What is expected: Could you copy the stretch of data from the line containing "geeinigt haben. Geht es nach dem Willen der" through the line containing "aufsetzen, der über", substituting "Arbeitsgruppe" for "Kommission" and changing nothing else? Return only those lines.

*-*-*

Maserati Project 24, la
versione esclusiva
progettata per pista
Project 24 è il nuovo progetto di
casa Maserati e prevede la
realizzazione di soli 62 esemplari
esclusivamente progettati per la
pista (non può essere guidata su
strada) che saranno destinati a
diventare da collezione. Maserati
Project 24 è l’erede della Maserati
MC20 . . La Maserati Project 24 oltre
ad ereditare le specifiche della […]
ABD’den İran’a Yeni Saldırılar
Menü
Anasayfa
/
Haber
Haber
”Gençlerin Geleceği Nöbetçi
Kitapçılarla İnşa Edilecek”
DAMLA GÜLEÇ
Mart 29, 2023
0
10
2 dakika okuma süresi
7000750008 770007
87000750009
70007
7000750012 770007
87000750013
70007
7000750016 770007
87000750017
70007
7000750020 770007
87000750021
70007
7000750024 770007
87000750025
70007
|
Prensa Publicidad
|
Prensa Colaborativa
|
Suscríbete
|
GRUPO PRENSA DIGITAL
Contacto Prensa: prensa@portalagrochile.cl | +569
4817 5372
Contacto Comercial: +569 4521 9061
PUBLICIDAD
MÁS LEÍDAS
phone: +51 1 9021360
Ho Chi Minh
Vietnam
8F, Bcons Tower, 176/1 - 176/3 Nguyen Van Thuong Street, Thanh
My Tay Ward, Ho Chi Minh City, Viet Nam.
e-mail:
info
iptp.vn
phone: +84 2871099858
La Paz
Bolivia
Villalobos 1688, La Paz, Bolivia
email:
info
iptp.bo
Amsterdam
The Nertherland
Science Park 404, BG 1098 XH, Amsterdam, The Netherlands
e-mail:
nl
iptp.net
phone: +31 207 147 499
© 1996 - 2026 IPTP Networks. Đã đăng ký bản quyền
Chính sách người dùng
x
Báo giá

*-*-*

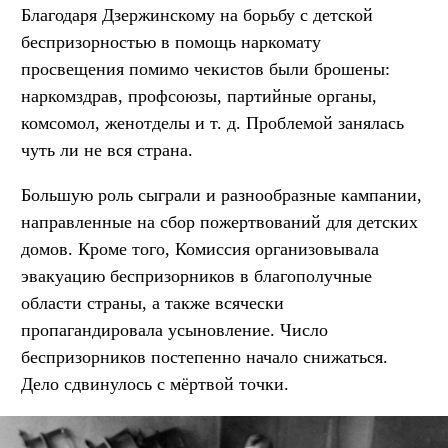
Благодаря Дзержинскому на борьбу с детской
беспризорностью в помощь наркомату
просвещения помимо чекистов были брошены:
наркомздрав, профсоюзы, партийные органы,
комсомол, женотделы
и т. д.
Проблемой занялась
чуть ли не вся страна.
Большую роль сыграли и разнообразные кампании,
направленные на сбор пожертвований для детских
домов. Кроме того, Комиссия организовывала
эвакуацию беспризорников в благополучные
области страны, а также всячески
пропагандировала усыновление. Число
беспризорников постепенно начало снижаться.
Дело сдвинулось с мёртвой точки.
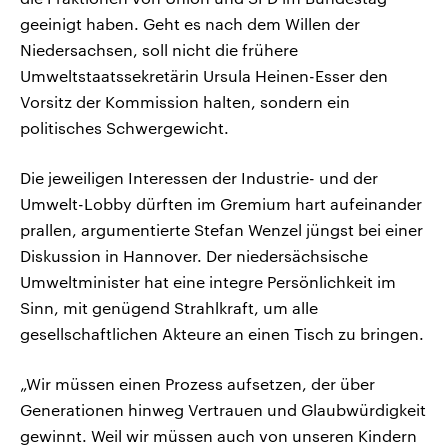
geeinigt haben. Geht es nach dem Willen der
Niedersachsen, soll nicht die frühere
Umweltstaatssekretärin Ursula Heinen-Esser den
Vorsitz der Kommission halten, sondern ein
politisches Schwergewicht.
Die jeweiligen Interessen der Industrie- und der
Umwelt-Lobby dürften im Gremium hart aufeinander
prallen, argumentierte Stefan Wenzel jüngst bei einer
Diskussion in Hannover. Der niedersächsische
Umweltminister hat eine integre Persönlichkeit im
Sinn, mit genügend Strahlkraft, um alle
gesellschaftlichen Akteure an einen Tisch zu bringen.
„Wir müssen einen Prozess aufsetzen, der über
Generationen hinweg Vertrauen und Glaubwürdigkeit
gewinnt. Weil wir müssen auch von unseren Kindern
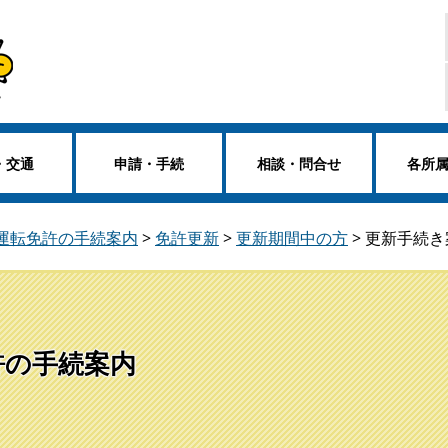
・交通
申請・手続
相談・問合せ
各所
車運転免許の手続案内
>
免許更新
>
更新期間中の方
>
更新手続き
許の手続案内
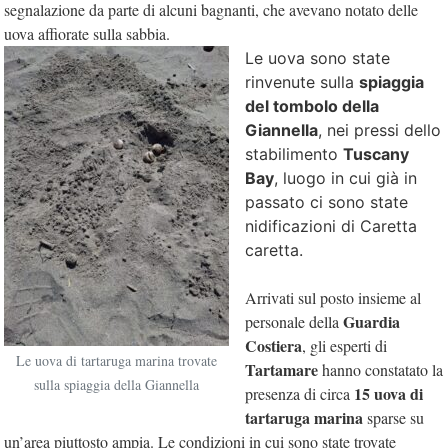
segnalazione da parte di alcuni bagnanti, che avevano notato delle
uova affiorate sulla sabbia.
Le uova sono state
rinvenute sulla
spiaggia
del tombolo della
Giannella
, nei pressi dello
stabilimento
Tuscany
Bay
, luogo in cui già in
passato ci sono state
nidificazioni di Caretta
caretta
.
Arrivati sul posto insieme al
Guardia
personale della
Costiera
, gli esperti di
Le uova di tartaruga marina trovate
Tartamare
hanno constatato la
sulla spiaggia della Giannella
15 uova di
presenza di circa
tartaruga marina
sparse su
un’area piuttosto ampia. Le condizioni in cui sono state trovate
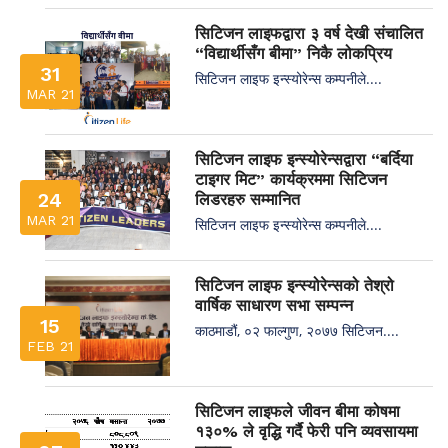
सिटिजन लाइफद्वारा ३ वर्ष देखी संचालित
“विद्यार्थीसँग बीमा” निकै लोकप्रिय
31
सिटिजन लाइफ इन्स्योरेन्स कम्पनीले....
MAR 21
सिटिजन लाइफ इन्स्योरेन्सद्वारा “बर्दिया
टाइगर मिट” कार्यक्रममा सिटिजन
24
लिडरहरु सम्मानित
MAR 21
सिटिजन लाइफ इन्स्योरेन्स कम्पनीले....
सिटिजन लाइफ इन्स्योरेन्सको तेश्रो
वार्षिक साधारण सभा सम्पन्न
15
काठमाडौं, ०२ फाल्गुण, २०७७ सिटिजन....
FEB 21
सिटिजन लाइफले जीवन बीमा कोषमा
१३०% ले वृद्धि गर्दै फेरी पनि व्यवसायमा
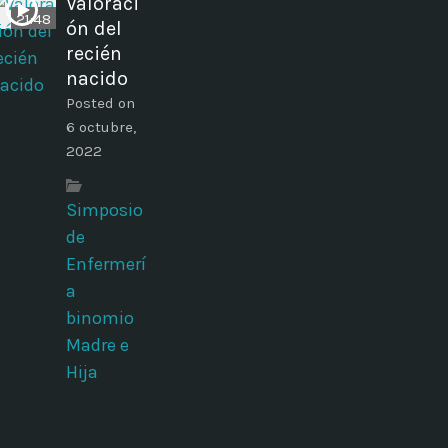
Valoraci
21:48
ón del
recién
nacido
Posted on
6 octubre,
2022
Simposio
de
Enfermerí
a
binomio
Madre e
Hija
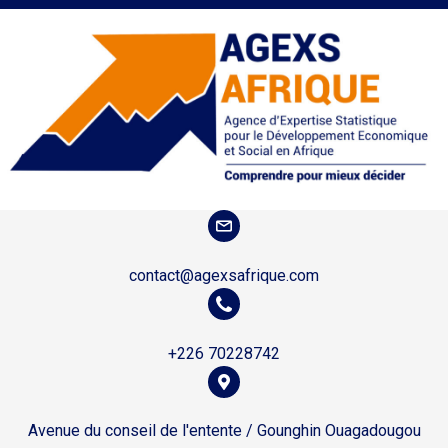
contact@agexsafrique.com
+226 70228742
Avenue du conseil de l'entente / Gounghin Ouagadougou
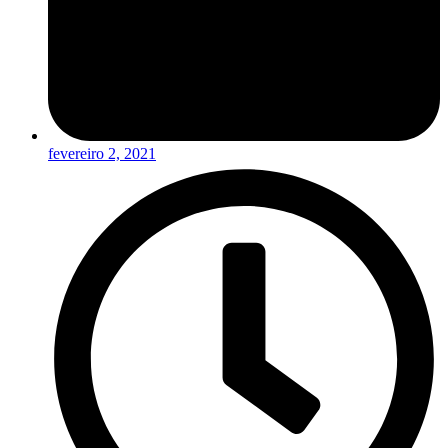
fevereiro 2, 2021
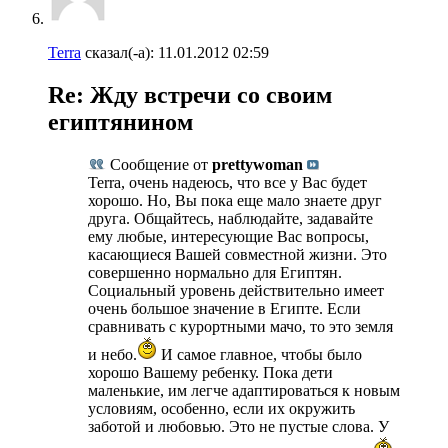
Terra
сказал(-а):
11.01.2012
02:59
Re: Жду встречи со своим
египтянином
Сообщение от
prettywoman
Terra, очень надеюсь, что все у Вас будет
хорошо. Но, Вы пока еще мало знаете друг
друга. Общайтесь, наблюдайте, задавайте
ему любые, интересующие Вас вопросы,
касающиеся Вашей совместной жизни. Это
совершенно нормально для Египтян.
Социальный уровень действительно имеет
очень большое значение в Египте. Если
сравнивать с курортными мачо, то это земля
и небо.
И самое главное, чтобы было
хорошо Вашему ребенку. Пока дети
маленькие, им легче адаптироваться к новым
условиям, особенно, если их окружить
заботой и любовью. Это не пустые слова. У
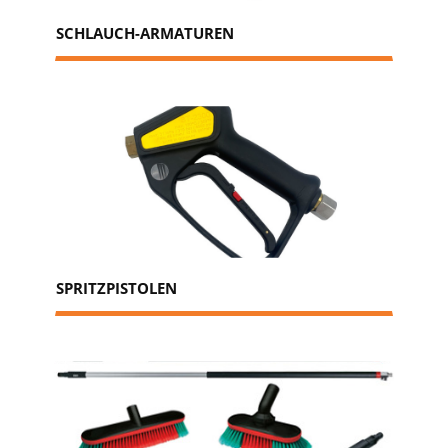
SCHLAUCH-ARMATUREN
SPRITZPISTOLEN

*-*-*

Answer for this exercise:
geeinigt haben. Geht es nach dem Willen der
Niedersachsen, soll nicht die frühere
Umweltstaatssekretärin Ursula Heinen-Esser den
Vorsitz der Arbeitsgruppe halten, sondern ein
politisches Schwergewicht.
Die jeweiligen Interessen der Industrie- und der
Umwelt-Lobby dürften im Gremium hart aufeinander
prallen, argumentierte Stefan Wenzel jüngst bei einer
Diskussion in Hannover. Der niedersächsische
Umweltminister hat eine integre Persönlichkeit im
Sinn, mit genügend Strahlkraft, um alle
gesellschaftlichen Akteure an einen Tisch zu bringen.
„Wir müssen einen Prozess aufsetzen, der über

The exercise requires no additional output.